Mourinho’s style of football was criticised, too. His team liked to let the other side have the ball, wait for them to make mistakes, and then punish them. Klopp decided his Dortmund team would play exactly the same way against Real and the tactic worked.

Arbeloa says: “Everyone gets labelled. Here they say that Benitez is very defensive and yet we are the team that takes the most shots at goal. You don’t win the Premier League the way Chelsea won it last season only playing on the counter-attack. They have top players and they can play perfectly well when it’s the other team that sits back and most of the time teams were doing that last season. You can’t tell me that players such as Matic and Fabregas don’t know how to play.”

He also has no time for the theory that Mourinho burns his players out after two years. “We should be able to cope with the maximum being demanded of us. If us players burn out in the third season I don’t think it’s Mourinho’s problem.”

Energy is something Mourinho himself never seems to lack. At times he looks like someone who once he stares down at the chess board and sees that he’s three moves from being put in check-mate, flips it up into the air sending the pieces flying. Does he hate losing so much, he would rather just lose the plot?

“He is not used to losing, it really burns him up inside,” says Arbeloa. “But I think ultimately it is that inner energy that enables him to turn things around.

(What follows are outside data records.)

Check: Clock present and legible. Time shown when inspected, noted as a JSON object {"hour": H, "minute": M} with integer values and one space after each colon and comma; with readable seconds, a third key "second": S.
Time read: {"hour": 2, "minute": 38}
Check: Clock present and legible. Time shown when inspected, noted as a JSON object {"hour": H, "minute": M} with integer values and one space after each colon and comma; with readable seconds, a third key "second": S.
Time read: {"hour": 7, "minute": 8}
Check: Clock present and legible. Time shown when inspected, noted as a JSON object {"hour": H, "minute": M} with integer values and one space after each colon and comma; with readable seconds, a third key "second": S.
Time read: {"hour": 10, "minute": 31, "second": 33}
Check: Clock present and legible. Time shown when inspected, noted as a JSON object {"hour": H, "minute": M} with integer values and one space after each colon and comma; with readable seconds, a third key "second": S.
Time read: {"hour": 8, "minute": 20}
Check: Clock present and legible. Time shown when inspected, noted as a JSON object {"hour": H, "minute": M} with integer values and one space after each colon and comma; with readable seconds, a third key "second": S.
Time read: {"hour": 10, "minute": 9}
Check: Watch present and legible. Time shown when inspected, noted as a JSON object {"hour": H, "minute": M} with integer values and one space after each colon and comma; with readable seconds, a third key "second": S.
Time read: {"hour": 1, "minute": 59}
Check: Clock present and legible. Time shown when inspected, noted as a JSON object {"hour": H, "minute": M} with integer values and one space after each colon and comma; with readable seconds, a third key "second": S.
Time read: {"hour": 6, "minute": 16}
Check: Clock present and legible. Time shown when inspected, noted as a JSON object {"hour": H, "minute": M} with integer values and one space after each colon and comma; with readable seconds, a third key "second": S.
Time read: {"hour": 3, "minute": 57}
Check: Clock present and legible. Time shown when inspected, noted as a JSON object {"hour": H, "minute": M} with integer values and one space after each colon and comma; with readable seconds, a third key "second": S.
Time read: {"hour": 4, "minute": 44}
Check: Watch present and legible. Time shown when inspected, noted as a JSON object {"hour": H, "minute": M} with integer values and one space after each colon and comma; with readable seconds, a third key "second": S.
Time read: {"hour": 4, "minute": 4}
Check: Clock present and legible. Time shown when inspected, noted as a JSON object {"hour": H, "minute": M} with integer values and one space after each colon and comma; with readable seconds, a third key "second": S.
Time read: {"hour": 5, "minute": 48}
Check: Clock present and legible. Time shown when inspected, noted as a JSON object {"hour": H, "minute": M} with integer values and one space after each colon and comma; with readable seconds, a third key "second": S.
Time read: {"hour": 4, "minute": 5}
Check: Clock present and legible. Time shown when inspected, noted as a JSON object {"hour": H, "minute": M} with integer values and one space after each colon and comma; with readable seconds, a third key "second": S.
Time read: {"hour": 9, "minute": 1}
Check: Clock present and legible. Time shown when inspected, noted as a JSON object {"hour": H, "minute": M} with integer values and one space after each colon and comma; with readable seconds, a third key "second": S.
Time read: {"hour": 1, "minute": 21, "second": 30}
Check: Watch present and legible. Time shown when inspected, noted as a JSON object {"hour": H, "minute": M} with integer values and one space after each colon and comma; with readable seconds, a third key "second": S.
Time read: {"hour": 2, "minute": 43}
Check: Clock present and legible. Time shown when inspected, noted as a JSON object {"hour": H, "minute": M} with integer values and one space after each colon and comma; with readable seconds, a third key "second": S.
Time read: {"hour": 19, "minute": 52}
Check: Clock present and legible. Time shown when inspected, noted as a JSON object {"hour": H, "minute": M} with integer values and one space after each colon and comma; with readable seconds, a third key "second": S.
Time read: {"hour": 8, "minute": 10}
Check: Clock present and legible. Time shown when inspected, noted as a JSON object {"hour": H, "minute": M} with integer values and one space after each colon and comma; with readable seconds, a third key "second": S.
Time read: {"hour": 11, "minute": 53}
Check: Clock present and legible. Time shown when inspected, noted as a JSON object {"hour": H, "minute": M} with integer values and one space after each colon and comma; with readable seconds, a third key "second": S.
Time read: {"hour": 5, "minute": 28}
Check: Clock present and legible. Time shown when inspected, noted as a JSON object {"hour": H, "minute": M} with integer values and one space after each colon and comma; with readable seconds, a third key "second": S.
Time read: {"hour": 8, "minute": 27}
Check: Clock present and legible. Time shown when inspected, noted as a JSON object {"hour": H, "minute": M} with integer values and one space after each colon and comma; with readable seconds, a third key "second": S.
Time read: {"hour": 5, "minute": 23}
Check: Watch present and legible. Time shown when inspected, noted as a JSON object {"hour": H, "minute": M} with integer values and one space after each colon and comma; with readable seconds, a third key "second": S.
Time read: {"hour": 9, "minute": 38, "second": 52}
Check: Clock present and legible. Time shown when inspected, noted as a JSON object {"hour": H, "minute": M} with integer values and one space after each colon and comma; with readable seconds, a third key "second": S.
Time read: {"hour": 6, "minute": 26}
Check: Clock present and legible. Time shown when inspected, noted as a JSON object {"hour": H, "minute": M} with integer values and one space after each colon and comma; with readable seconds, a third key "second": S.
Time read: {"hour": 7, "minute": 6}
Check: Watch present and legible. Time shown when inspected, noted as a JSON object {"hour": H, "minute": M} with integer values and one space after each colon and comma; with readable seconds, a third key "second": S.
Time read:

If he accepted it better – if he settled for second best, if he said: ‘you can’t always win’, he would be just like any other coach. Perhaps that is what distinguishes him from the rest.”

He almost says: “that’s what makes him special”. It’s been a long time since Mourinho, or anyone else called him special without it being a reference to the tired old moniker. Is he running out of suitors should he leave Chelsea?

“He has won the league in England, Italy, Spain and Portugal and two Champions Leagues with two different clubs. You can’t have any doubts about him. He still guarantees success. His problem is that he has spoiled people – every club he has managed, he has won things. He could retire today and he would go down as one of the best coaches in history. So imagine what he can still achieve in the future.”

Could that future even include a return to Real?

“I’ve been asked before and I always say: ‘yes, why not?’ He is very direct and he tells people straight and that upsets some. There are a lot of people that are waiting [for him to fail] but there are a lot more people waiting to see him turn things around. I don’t think the door at Real Madrid is shut to him.”